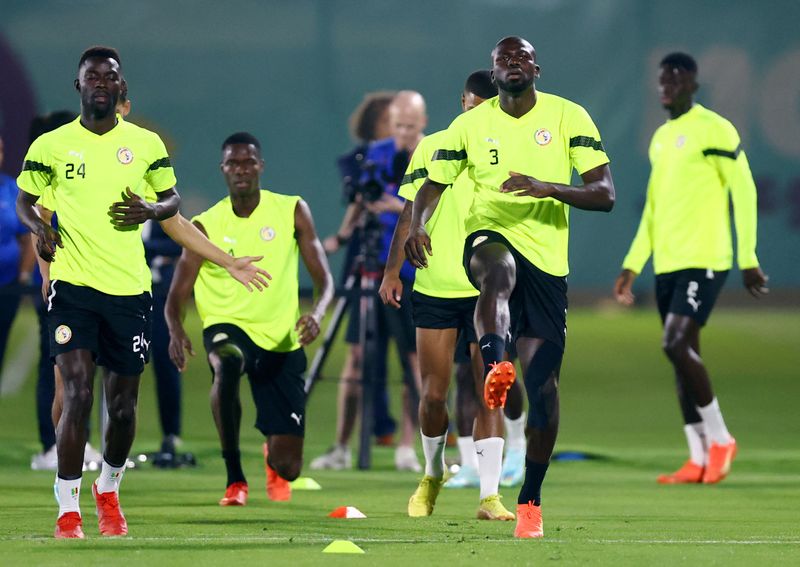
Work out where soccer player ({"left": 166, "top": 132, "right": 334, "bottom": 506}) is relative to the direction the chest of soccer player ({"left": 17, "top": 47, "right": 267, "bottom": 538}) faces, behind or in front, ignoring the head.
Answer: behind

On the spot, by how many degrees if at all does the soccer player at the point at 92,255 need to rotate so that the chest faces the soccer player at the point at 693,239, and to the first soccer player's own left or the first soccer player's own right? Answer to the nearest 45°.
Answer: approximately 135° to the first soccer player's own left

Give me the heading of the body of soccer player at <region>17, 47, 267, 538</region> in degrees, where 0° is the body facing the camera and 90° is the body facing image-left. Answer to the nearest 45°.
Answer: approximately 0°

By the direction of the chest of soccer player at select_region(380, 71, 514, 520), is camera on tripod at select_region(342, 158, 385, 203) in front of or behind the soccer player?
behind

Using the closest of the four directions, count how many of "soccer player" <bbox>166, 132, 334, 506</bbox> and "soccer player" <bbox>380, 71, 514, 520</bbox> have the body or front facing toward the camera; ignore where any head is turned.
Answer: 2
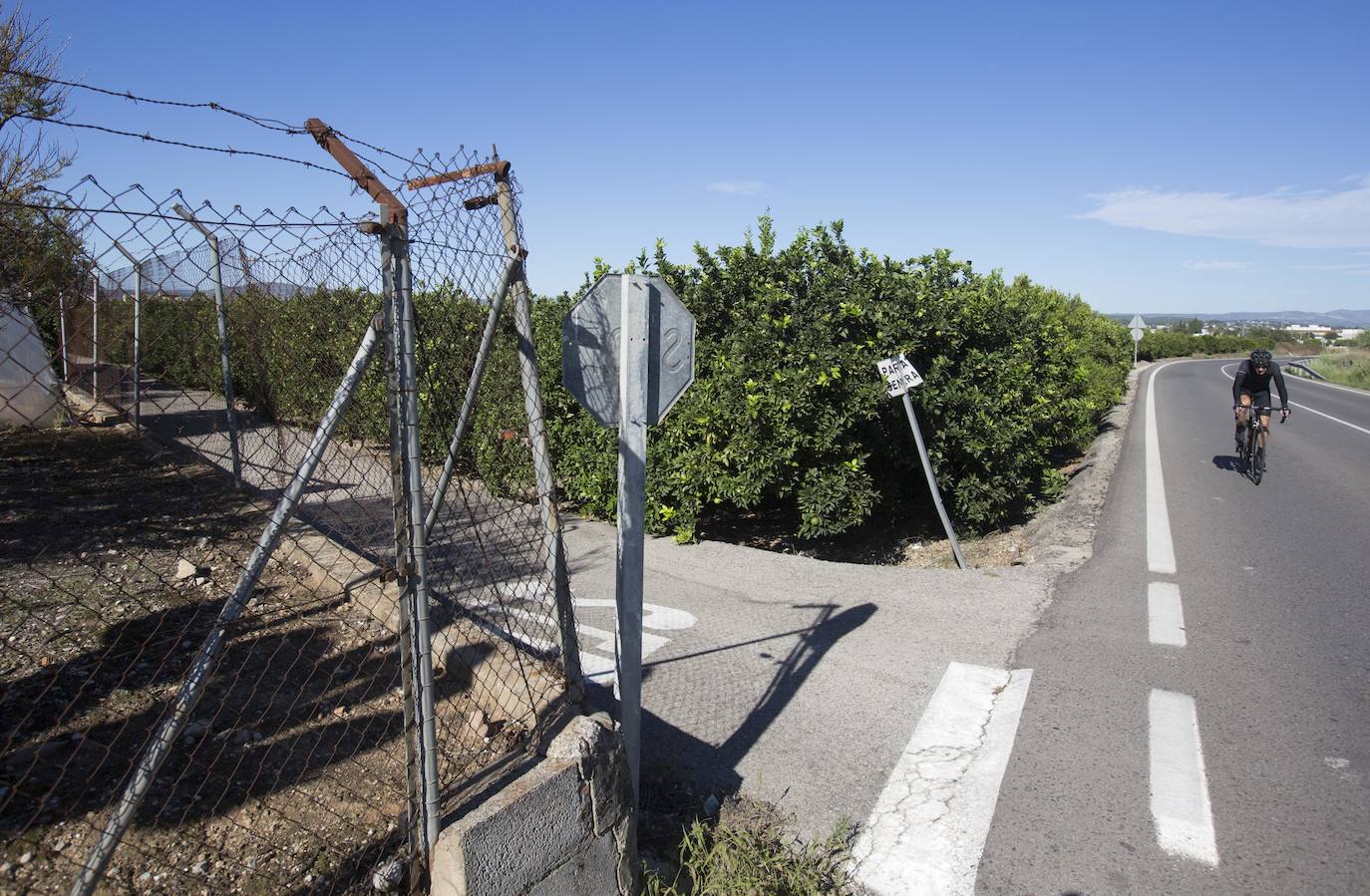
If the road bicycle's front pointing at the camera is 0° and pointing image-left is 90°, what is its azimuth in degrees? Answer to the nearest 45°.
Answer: approximately 0°

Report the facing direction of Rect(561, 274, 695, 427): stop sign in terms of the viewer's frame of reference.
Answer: facing away from the viewer and to the left of the viewer

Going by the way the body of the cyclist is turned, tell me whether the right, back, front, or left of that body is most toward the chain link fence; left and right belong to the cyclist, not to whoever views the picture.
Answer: front

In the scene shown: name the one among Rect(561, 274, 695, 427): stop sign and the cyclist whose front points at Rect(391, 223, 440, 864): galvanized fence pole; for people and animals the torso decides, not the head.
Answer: the cyclist

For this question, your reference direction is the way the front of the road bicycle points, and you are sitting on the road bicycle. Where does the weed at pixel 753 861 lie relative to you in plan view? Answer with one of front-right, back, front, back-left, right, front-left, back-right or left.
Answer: front

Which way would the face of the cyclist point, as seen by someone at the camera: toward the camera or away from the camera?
toward the camera

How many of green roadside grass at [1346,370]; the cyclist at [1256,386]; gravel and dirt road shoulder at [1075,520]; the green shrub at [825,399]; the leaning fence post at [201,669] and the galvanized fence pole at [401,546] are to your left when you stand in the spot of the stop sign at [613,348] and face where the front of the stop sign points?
2

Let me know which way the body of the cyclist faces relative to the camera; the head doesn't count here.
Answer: toward the camera

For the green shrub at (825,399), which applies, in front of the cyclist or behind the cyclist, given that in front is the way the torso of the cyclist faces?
in front

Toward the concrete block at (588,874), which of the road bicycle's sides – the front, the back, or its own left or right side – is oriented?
front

┄┄┄┄┄┄

• TASK TO CARRY OUT: Can you give every line of the rows above as a JSON list of strings, one string per line, with blank lines and the picture lines left out?

• ANSWER TO THIS PROBLEM:
[
  "Work out where soccer player ({\"left\": 166, \"top\": 132, \"right\": 334, \"bottom\": 506}) is relative to the direction the chest of soccer player ({\"left\": 17, \"top\": 47, \"right\": 267, \"bottom\": 538}) faces, behind or in front, ignoring the head.",
  "Answer: behind",
  "On the spot, by how many degrees if at all does the soccer player at the point at 92,255 need to rotate so that the chest faces the soccer player at the point at 693,239, and to the first soccer player's own left or the first soccer player's own right? Answer to the nearest 45°.",
  "Answer: approximately 135° to the first soccer player's own left",
  "Give me the heading of the body of soccer player at <region>17, 47, 267, 538</region> in degrees, where 0° is the body facing the camera and 90° is the body facing image-left. Answer to the nearest 45°.",
  "Answer: approximately 0°",
  "By the direction of the chest of soccer player at select_region(380, 71, 514, 520), is camera on tripod at select_region(342, 158, 385, 203) in front of or behind the soccer player?",
  "behind",
  "Using the closest of the four directions, count how many of \"soccer player\" <bbox>166, 132, 334, 506</bbox> and \"soccer player\" <bbox>380, 71, 514, 520</bbox> have the body or front facing toward the camera; ignore where any head is turned.",
  "Answer: 2",
  "If the road bicycle's front pointing at the camera is 0° and pointing image-left is 90°, what is its azimuth in degrees? Answer to the nearest 45°.",
  "Answer: approximately 0°",
  "Report the facing direction of Rect(561, 274, 695, 427): stop sign in terms of the viewer's frame of reference.",
  "Answer: facing away from the viewer and to the left of the viewer",
  "Going by the way the body of the cyclist is turned, tell me whether the right, back, front, or left of that body is most toward the chain link fence; left and right belong to the cyclist, not to whoever views the picture.",
  "Answer: front",
  "In the scene shown: name the one among Rect(561, 274, 695, 427): stop sign and the cyclist whose front points at Rect(391, 223, 440, 864): galvanized fence pole; for people and animals the torso decides, not the head.",
  "Answer: the cyclist",
  "For this question, your reference direction is the way the front of the road bicycle points, and you are sitting on the road bicycle. Where does the weed at pixel 753 861 lie relative to you in plan view? Answer with one of front-right, back, front, back-left, right, front-left, back-right or left.",
  "Answer: front",
  "Which way would the face of the cyclist point, as seen by someone at the camera: toward the camera or away from the camera?",
  "toward the camera",
  "How many of green roadside grass at [1346,370]; the cyclist at [1256,386]; gravel and dirt road shoulder at [1075,520]; the green shrub at [825,399]; the leaning fence post at [201,669] and the galvanized fence pole at [401,546] are to your left when you stand in the spot of the stop sign at [613,348] and face where the front of the stop sign points?",
  "2",
  "Let me know which way the body of the cyclist faces relative to the camera; the head doesn't count here.",
  "Answer: toward the camera",
  "For the green shrub at (825,399), which applies, in front of the cyclist or behind the cyclist, given that in front is the way the torso of the cyclist faces?",
  "in front",
  "Toward the concrete block at (588,874), which of the road bicycle's sides – the front, the back, or its own left or right side – is oriented?",
  "front"
]